Problem. Given three numbers $a, b, c\geqq 0$ and $k= constant$ so that $- \dfrac{2}{11}\leqq k\leqq 0$. Prove that : $$(\!k+ 1\!)^{6}(\!a+ b+ c\!)^{2}(\!ab+ bc+ ca\!)^{2}\!- 81(ka+ b)(kb+ a)(kb+ c)(kc+ b)(kc+ a)(ka+ c)\!\geqq 0$$
Remark. By using discriminant, I determined the value of $k$ so that the inequality holds for $a, b, c\geqq 0$, thus I gave $a= b= 1$ and $c\rightarrow 0^{+}$, and I also have the coefficient of $a^{4}$ must be positive. I make it involving a pretty good inequality as the following one for $a, b, c\geqq 0$ and $k= constant$ : $$3\sum \sqrt{(a+ kb)(a+ kc)}\leqq (k+ 1)\left ( (a+ b+ c)+ 2\sqrt{3(ab+ bc+ ca)} \right )\,\therefore\,k= 2\,only\,true\,!$$ This one that Ji Chen's Symmetric Function Theorem applies. Return the OP, we may use $uvw$ here !

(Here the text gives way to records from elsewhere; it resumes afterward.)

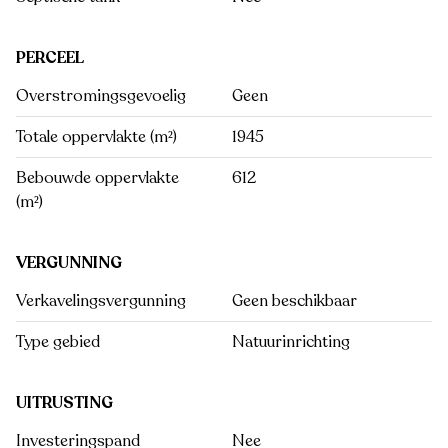
PERCEEL
Overstromingsgevoelig
Geen
Totale oppervlakte (m²)
1945
Bebouwde oppervlakte
612
(m²)
VERGUNNING
Verkavelingsvergunning
Geen beschikbaar
Type gebied
Natuurinrichting
UITRUSTING
Investeringspand
Nee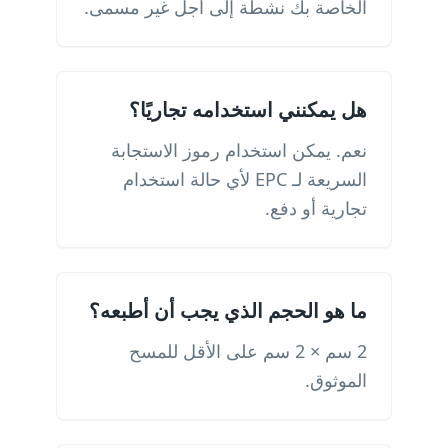
الخاصة بك نشطة إلى أجل غير مسمى.
هل يمكنني استخدامه تجاريًا؟
نعم. يمكن استخدام رموز الاستجابة
السريعة لـ EPC لأي حالة استخدام
تجارية أو دفع.
ما هو الحجم الذي يجب أن أطبعه؟
2 سم × 2 سم على الأقل للمسح
الموثوق.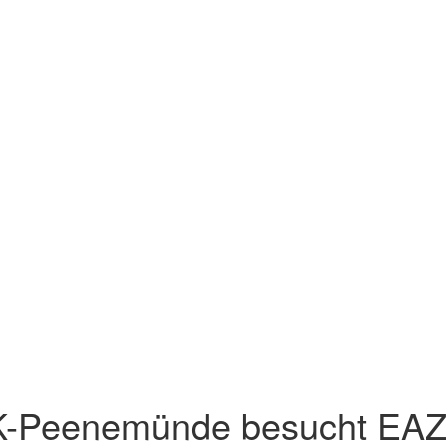
-Peenemünde besucht EAZ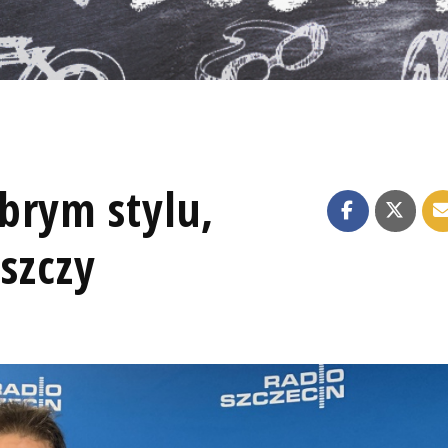
brym stylu,
iszczy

$$\prod_{cyc}(ka+b)(kb+a)=\prod_{cyc}(k(a^2+b^2)+(k+1)ab)=$$ $$=\sum_{cyc}(k^3(a^4b^2+a^4c^2)+(k^3+k^2)a^3b^3+(k^3+k^2)a^4bc)+$$ $$+abc\sum_{cyc}\left((2k^3+3k^2+k)(a^2b+a^2c)+\left(k^3+k^2+k+\frac{1}{3}\right)abc\right).$$ Now, let $a+b+c=3u$, $ab+ac+bc=3v^2$ and $abc=w^3$.
Thus, the coefficient before $w^6$ s equal to $$-3k^3+3(k^3+k^2)+3(k^3+k^2)-3(2k^3+3k^2+k)+3\left(k^3+k^2+k+\frac{1}{3}\right)=1,$$ which says that our inequality is equivalent to $f(w^3)\geq0,$ where $f$ is a concave function.
But the concave function gets a minimal value for the extreme value of $w^3$, which happens in the following cases:
For $b=c=0$ our inequality is an equality for all $k$.
Let $b=1$ and $c=0$.
We obtain: $$(k+1)^6(a+1)^2a^2\geq81k^2(ka+1)(a+k)a^2$$ or $$((k+1)^6-81k^3)a^2+(2(k+1)^6-81k^2(k+1))a+(k+1)^6-81k^3\geq0$$ and since $(k+1)^6-81k^3>0$, for $1(k+1)^6-81k^2(k+1)\geq0$ the equality is true.
But for $2(k+1)^6-81k^2(k+1)<0$ we need $$(2(k+1)^6-81k^2(k+1))^2-4((k+1)^6-81k^3)^2\leq0$$ or $$(1-k)k^2(4k^6+24k^5+60k^4-163k^3-21k^2-24k+4)\geq0,$$ which is wrong for $k=-\frac{2}{11}$ and from here you can make a counterexample.
The case $b=c=1$ is not relevant already.